Teamster is archaic anyway. It means someone who drives a team of horses or mules. I suspect that the vast majority of Teamsters, whatever their skills in driving trucks, do not know a jehu from a jerk line. They're Teamsters, not teamsters.

The -ster suffix, if you trace it back, is not masculine, but feminine. A spinster was originally a woman who spins thread on a spinning wheel (which had a part called a distaff, a word that came to mean women in general.)

Over the years, -ster got applied to males, with the result that men who sewed were seamsters and women seamstresses.

Since the -ster suffix has a history of applying to both sexes, and -stress does not, we shouldn't settle for eliminating waitress, but all such locutions.

The woman who ran the post office in Parshall, Colo., when I lived in nearby Kremmling, posted a sign which said she was the postmaster (her official title), not the postmistress, and further observed that there were no editresses or publishresses.

Anyway, I hope our legislature, in the few remaining days of this session, can come up with something useful in the official-designation line, so that we will never again be troubled by horrors like waitron and waitperson.

Which brings us back to the official state question.

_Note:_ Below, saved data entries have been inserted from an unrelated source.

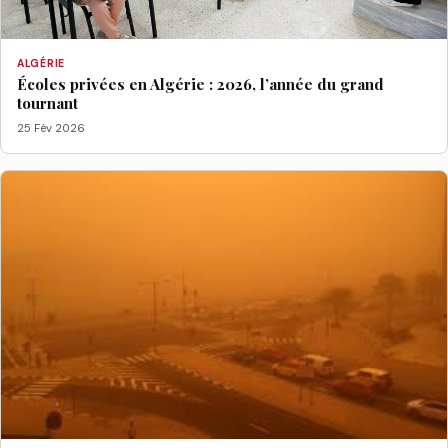
ALGÉRIE
Écoles privées en Algérie : 2026, l’année du grand
tournant
25 Fév 2026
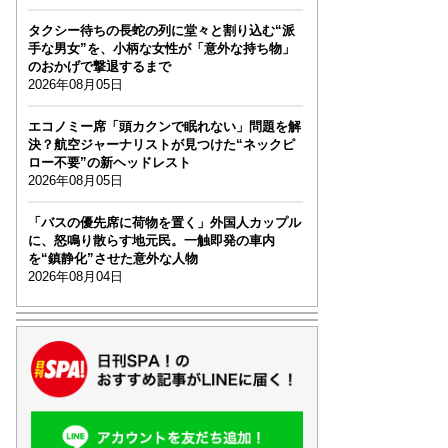
タクシー待ちの長蛇の列に堂々と割り込む“派
手な男女”を、小柄な女性が「意外な持ち物」
のおかげで撃退するまで
2026年08月05日
エコノミー席「頭カクンで眠れない」問題を解
決？航空ジャーナリストが見つけた“ネックピ
ロー不要”の新ヘッドレスト
2026年08月05日
「バスの優先席に荷物を置く」外国人カップル
に、怒鳴り散らす地元民。一触即発の車内
を“鎮静化”させた意外な人物
2026年08月04日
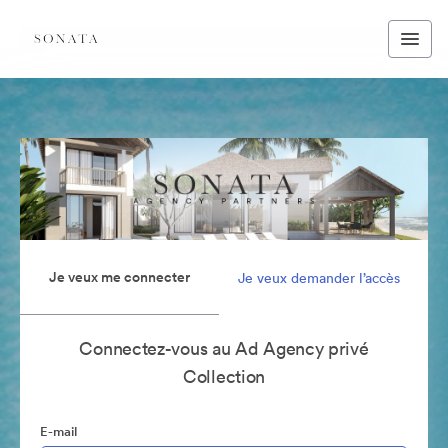
Je veux me connecter
Je veux demander l’accès
Connectez-vous au Ad Agency privé
Collection
E-mail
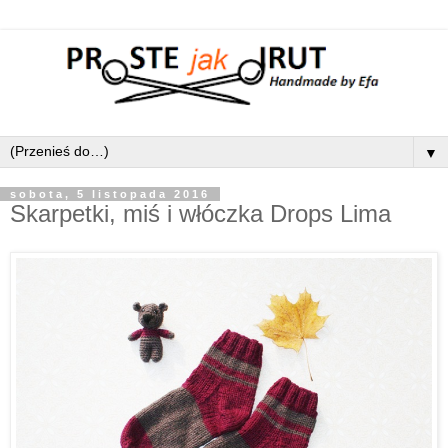
▼
sobota, 5 listopada 2016
Skarpetki, miś i włóczka Drops Lima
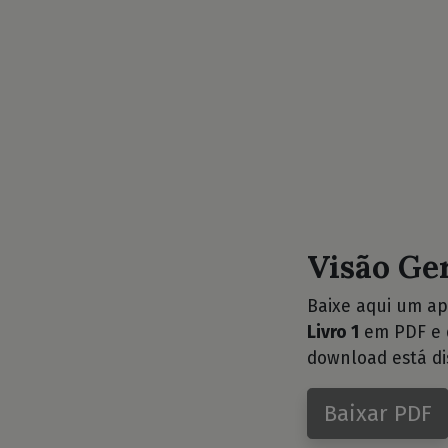
Visão Ge
Baixe aqui um ap
Livro 1
em PDF e d
download está di
Baixar PDF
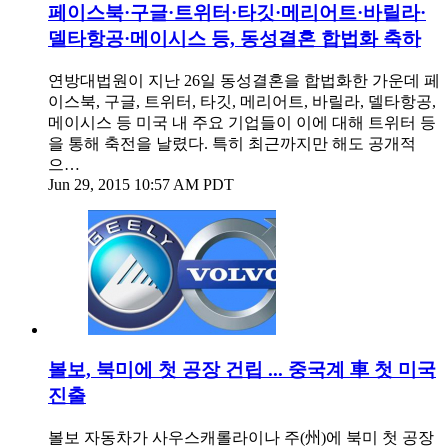
페이스북·구글·트위터·타깃·메리어트·바릴라·
델타항공·메이시스 등, 동성결혼 합법화 축하
연방대법원이 지난 26일 동성결혼을 합법화한 가운데 페
이스북, 구글, 트위터, 타깃, 메리어트, 바릴라, 델타항공,
메이시스 등 미국 내 주요 기업들이 이에 대해 트위터 등
을 통해 축전을 날렸다. 특히 최근까지만 해도 공개적
으…
Jun 29, 2015 10:57 AM PDT
볼보, 북미에 첫 공장 건립 ... 중국계 車 첫 미국
진출
볼보 자동차가 사우스캐롤라이나 주(州)에 북미 첫 공장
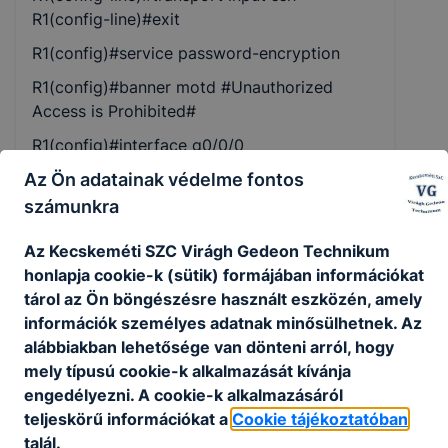
R1(config-line)#exit
R1(config)#service password-encryption
R1(config)#banner motd #Unauthorized
Access is Prohibited#
R1(config)#interface g0/0/0
R1(config-if)#description Connect to R2
Az Ön adatainak védelme fontos
R1(config-if)#ip address 10.67.254.2
számunkra
255.255.255.252
R1(config-if)#no shutdown
Az Kecskeméti SZC Virágh Gedeon Technikum
honlapja cookie-k (sütik) formájában információkat
R1(config-if)#interface g0/0/1
tárol az Ön böngészésre használt eszközén, amely
R1(config-if)#description Connect to LAN A
információk személyes adatnak minősülhetnek. Az
R1(config-if)#ip address 192.168.1.1
alábbiakban lehetősége van dönteni arról, hogy
255.255.255.0
mely típusú cookie-k alkalmazását kívánja
R1(config-if)#no shutdown
engedélyezni. A cookie-k alkalmazásáról
R1(config-if)##interface loopback 0
teljeskörű információkat a
Cookie tájékoztatóban
R1(config-if)#ip address 10.52.0.1
talál.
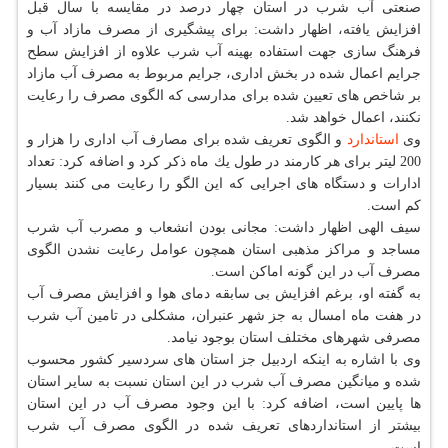
صنعتی آب شرب در استان چهار درصد در مقایسه با سال قبل
افزایش یافته، اظهار داشت: برای پیشگیری از مصرف مازاد آب و
فرهنگ سازی جهت استفاده بهینه آب شرب علاوه از افزایش سطح
جرایم اعمال شده در بخش اداری، جرایم مربوط به مصرف آب مازاد
بر شاخص های تعیین شده برای مدارسی كه الگوی مصرف را رعایت
نكنند، اعمال خواهد شد.
وی
استاندارد
و الگوی تعریف شده برای مصارف آب اداری را هزار و
200 لیتر برای هر كارمند در طول یك ماه ذكر كرد و اضافه كرد: تعداد
ادارات و دستگاه های اجرایی كه این الگو را رعایت می كنند بسیار
كم است.
سیف الهی اظهار داشت: مجانی بودن انشعاب و مصرب آب شرب
مساجد و مراكز مذهبی استان همچون عوامل رعایت نشدن الگوی
مصرف آب در این گونه اماكن است.
به گفته او، برغم افزایش بی سابقه دمای هوا و افزایش مصرف آب
در هفت ماه امسال به جز شهر عنبران، مشكلی در تامین آب شرب
مصرفی شهرهای مختلف استان بوجود نیامد.
وی با اشاره به اینكه اردبیل جز استان های سردسیر كشور محسوب
شده و میانگین مصرف آب شرب در این استان نسبت به سایر استان
ها پایین است، اضافه كرد: با این وجود مصرف آب در این استان
بیشتر از استانداردهای تعریف شده در الگوی مصرف آب شرب
است.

If New Mexico ever adopts one, other states will have to keep up.

Some are easy. The official question of Texas: Hollow-point or dum-dum? Utah: Firing squad or gallows? New York: Your money or your life? Washington: Will you be buying a representative or a senator today?

Smaller jurisdictions could also adopt official questions. The Kevorkian zones of Michigan: Monoxide or Seconal? Aspen: Gold card or platinum card? Boulder: Non-smoking or non-smoking?

But for Colorado in general, I'm at a loss. We're a fairly generic state, so perhaps generic official questions like paper or plastic? or regular or high-test? would work best.

Oh well. An official state question should make a good project for a fourth-grade class somewhere, and the ensuing discussion will keep our legislature out of trouble.